## [Try it]
Carry on the guide to building the mesh library and examples from its last sentence.

## [Excerpt]
The mesh library and example applications can be built using either CMake or SEGGER Embedded Studio.
Using CMake provides the possibility to build both for host (unit tests) and target, while SEGGER Embedded Studio provides a way of quickly getting the example code up and running with full debug capability.
Before you continue, check Installing the mesh toolchain for instructions on setting up the development environment for mesh.
To build with SEGGER Embedded Studio, open one of the project files located in the examples/
folder, e.g., examples/light_switch/client/light_switch_client_nrf52832_xxAA_s132_5_0_0.emProject
.
To compile the example, go to Build -> Build light_switch_client_nrf52832_xxAA_s132_5.0.0
. After the compilation is complete, first erase the device using Target -> Erase all
and run the example with Debug -> Go
. This will download the matching SoftDevice and the compiled example and start the debugger. When the download is complete select Debug -> Go
again to start the code execution.
From About CMake:
CMake is an extensible, open-source system that manages the build process in an operating system and in a compiler-independent manner.
In other words, CMake does not build from the source directly, but generates the native build tool files (for example, a set of Makefiles or a build.ninja
configuration). Which build tool to target is controlled via the -G
argument, for example: -G Ninja
, -G "Unix Makefiles"
and many more. CMake can generate IDE project files for IDEs such as Eclipse as well. However, this guide only targets Ninja and GNU Make.
Important: All examples built by the CMake-generated build system do not include the SoftDevice as part of the generated HEX files. Therefore, the SoftDevice must already be present on the device before flashing the HEX file for the example mesh application.
Important: In this section, we are generating build files for the Ninja build tool. On Debian/Linux, you may drop the
-G Ninja
argument as the default generator is for Unix Makefiles and use themake
command instead ofninja
.
Good practice is to create a build folder in the root directory for the mesh stack repository, where all artifacts generated by the Ninja build system are stored, such as:
mesh-btle $ mkdir build mesh-btle $ cd build
Before you can build with Ninja, you must generate the correct build files with CMake.

## [Stored data]
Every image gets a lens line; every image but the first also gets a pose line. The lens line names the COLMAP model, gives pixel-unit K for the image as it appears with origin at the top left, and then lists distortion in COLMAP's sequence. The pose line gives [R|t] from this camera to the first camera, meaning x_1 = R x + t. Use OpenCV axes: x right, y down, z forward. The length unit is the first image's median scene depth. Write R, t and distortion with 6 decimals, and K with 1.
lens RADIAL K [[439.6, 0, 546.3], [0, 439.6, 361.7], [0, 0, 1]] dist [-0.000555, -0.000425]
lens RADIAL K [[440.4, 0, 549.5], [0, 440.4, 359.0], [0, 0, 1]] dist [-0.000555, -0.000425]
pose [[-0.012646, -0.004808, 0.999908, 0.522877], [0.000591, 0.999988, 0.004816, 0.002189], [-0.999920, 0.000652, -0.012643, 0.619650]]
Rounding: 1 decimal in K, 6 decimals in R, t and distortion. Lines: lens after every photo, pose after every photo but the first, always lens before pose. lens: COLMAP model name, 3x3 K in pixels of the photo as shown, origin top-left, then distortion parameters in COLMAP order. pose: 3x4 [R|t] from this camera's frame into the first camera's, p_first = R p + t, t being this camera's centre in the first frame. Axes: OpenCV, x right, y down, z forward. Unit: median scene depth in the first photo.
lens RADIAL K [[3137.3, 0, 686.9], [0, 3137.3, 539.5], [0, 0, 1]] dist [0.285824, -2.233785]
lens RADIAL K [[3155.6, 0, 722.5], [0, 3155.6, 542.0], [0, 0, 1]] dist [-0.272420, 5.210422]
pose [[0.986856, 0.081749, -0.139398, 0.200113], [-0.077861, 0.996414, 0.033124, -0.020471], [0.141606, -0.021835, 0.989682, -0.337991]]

## [Response]
Calling cmake -G Ninja
with no parameters:
build$ cmake -G Ninja ..
will default to the nrf52832_xxAA
platform with the s132_5.0.0
SoftDevice and gccarmemb
toolchain.
You can specify the required TOOLCHAIN
and PLATFORM
name to CMAKE. The build system will ensure a valid BOARD
and SOFTDEVICE
for each given platform.
build$ cmake -G Ninja -DTOOLCHAIN=<toolchain> -DPLATFORM=<platform> ..
Possible options for the PLATFORM
and TOOLCHAIN
are as follows:
TOOLCHAIN
gccarmemb
for the GNU ARM Embedded toolchainarmcc
for the Keil ARMCC toolchainclang
for the Clang compiler (with GNU ARM Embedded assembler and linker)PLATFORM
nrf51422_xxAC
nrf52832_xxAA
nrf52840_xxAA
For example, to build mesh stack for nRF52 DK with GNU ARM Embedded toolchain, use:
build$ cmake -G Ninja -DTOOLCHAIN=gccarmemb -DPLATFORM=nrf52832_xxAA ..
If to want, you can customize BOARD
and SOFTDEVICE
options with -D
command line switches as follows:
BOARD
: valid board combination based on platform type. You can choose one of the values from mesh-mbtle\CMake\board
.SOFTDEVICE
: valid SoftDevice based on platform type. You can choose one of the values from mesh-mbtle\CMake\softdevice
.After the Ninja build files are generated, running ninja
will build all the targets (examples and libraries). Documentation can be built with ninja doc
. If you have PC-Lint installed, the sources can be linted using the ninja lint
command. To see a list of available build targets, run the following command:
build $ ninja help
To build a specific target from this list, run, for example, ninja mesh_core_nrf52840_xxAA
if the current platform is nrf52840_xxAA
.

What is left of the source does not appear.